J. Kēhaulani Kauanui is an Associate Professor of American Studies and Anthropology. She earned her PhD in History of Consciousness at the University of California, Santa Cruz, in 2000. She earned her B.A. (Honors) in Women’s Studies at the University of California, Berkeley in 1992.
Professor Kauanui is an elected member of the American Antiquarian Society and has held fellowships from: the School of Advanced Research (formerly the School of American Research), the Woodrow Wilson Foundation, Smithsonian Institution, Rockefeller Archives Center, National Science Foundation, Fulbright (Maori Studies, University of Auckland), and Macmillan Brown Centre for Pacific Studies at the University of Canterbury.
Kauanui’s first book is Hawaiian Blood: Colonialism and the Politics of Sovereignty and Indigeneity (Duke University Press, 2008). Her second book project (in-progress), Thy Kingdom Come? The Paradox of Hawaiian Sovereignty, is a critical study on gender and sexual politics and the question of Hawaiian indigeneity in relation to state-centered Hawaiian nationalism.

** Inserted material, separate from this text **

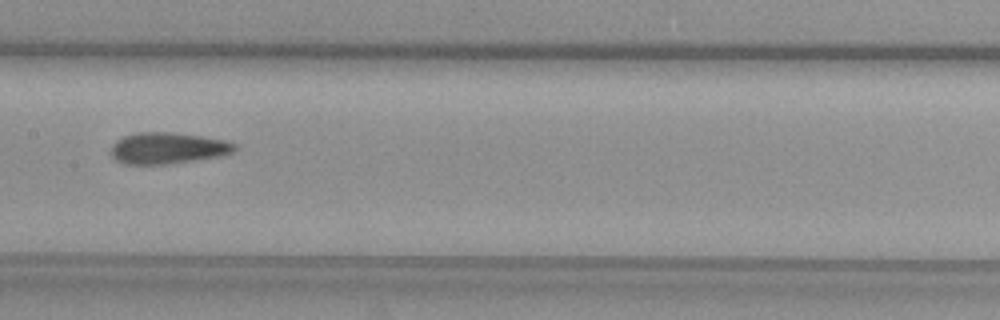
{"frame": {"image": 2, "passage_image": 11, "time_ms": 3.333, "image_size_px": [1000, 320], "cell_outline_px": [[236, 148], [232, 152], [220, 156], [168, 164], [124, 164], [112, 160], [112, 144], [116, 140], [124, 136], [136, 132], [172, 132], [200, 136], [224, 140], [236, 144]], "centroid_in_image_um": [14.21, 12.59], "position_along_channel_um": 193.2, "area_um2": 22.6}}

She is the sole producer and host of a public affairs radio program, “Indigenous Politics: From Native New England and Beyond,” which airs on the 1st, 3rd, and 5th Tuesday of each month from 4-5pm EST on WESU, Middletown, CT (listen online while the show airs: www.wesufm.org). The show has aired since February 2007, and is syndicated on nine Pacifica-affiliate stations – airing across ten US-states. Past episodes are archived online: www.indigenouspolitics.com.
Additionally, she is a member of The Dream Committee, a radio collective that produces a program called Horizontal Power Hour (also on WESU), which features anarchist culture, politics, and philosophies. That show airs on the 2nd and 4th Tuesday of each month from 4-5pm EST (listen online while the show airs: www.wesufm.org).

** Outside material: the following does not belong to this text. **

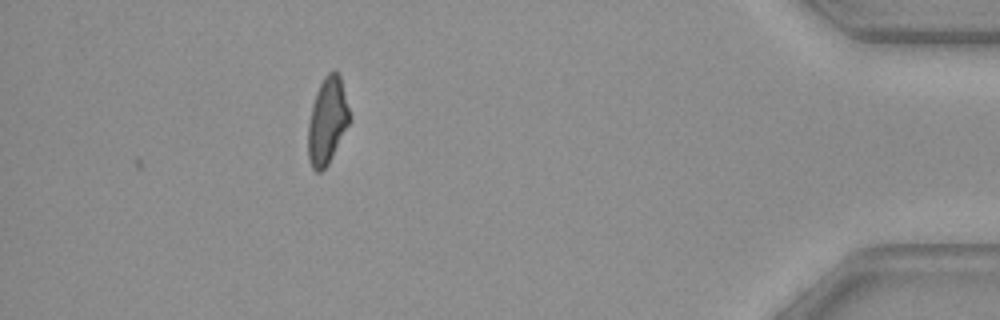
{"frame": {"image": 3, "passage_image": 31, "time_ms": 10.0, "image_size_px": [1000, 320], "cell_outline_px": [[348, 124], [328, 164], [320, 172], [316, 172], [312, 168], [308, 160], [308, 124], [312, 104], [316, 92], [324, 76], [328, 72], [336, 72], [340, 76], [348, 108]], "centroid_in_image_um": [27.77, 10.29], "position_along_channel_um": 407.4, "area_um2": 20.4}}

Her essays appear in the following edited books: Decolonizing Native Histories, Ed. Florencia E. Mallon; Beyond the Frame: Women of Color and Visual Representation, Eds. Neferti Tadiar, and Angela Y. Davis; and Asian American Studies After Critical Mass, Ed. Kent Ono. Her work also appears in the following journals: South Atlantic Quarterly, American Studies, Comparative American Studies, Political and Legal Anthropology Review, American Indian Quarterly, Amerasia Journal, Mississippi Review, The Contemporary Pacific, The Hawaiian Journal of History, `Oiwi: Native Hawaiian Journal, and Social Text.
Kauanui has also written on Hawaiian sovereignty politics for the Guardian UK, Honolulu Star-Bulletin, Honolulu Advertiser, and The Honolulu Weekly.
Kauanui has co-edited three special issues of the following journals: “Women Writing Oceania: Weaving the Sails of the Waka,” Pacific Studies (2007) with Caroline Sinavaiana; “Native Pacific Cultural Studies on the Edge,” The Contemporary Pacific(2001) with Vicente M. Diaz; and “Migrating Feminisms,” Women’s Studies International Forum (1998) with Kalpana Ram.
She serves on the editorial boards of the following journals: Settler Colonial Studies; American Indian Quarterly; and Hulili: Multidisciplinary Research on Hawaiian Well-Being; Also, from 2005-2010, she served as an editorial board member for Journal of Pacific History. Kauanui serves on the advisory boards of the following journals: Meridians: Feminism, Race, Transnationalism; and Intersections: Gender and Sexuality in Asia and the Pacific. Additionally, she served on the editorial board for SAR Press from 2007-2009.
Kauanui also served as the 2008 President of the New England American Studies Association.
From 2005-2008, Kauanui was part of a six-person steering committee that worked to found the Native American and Indigenous Studies Association (NAISA). From 2008-2009, she served as an acting council member. In May 2009, she was elected as a member of the inaugural council for a three year term that ends on the last day of the June 2012 annual meeting, which will be held at the Mohegan Tribal Nation’s reservation.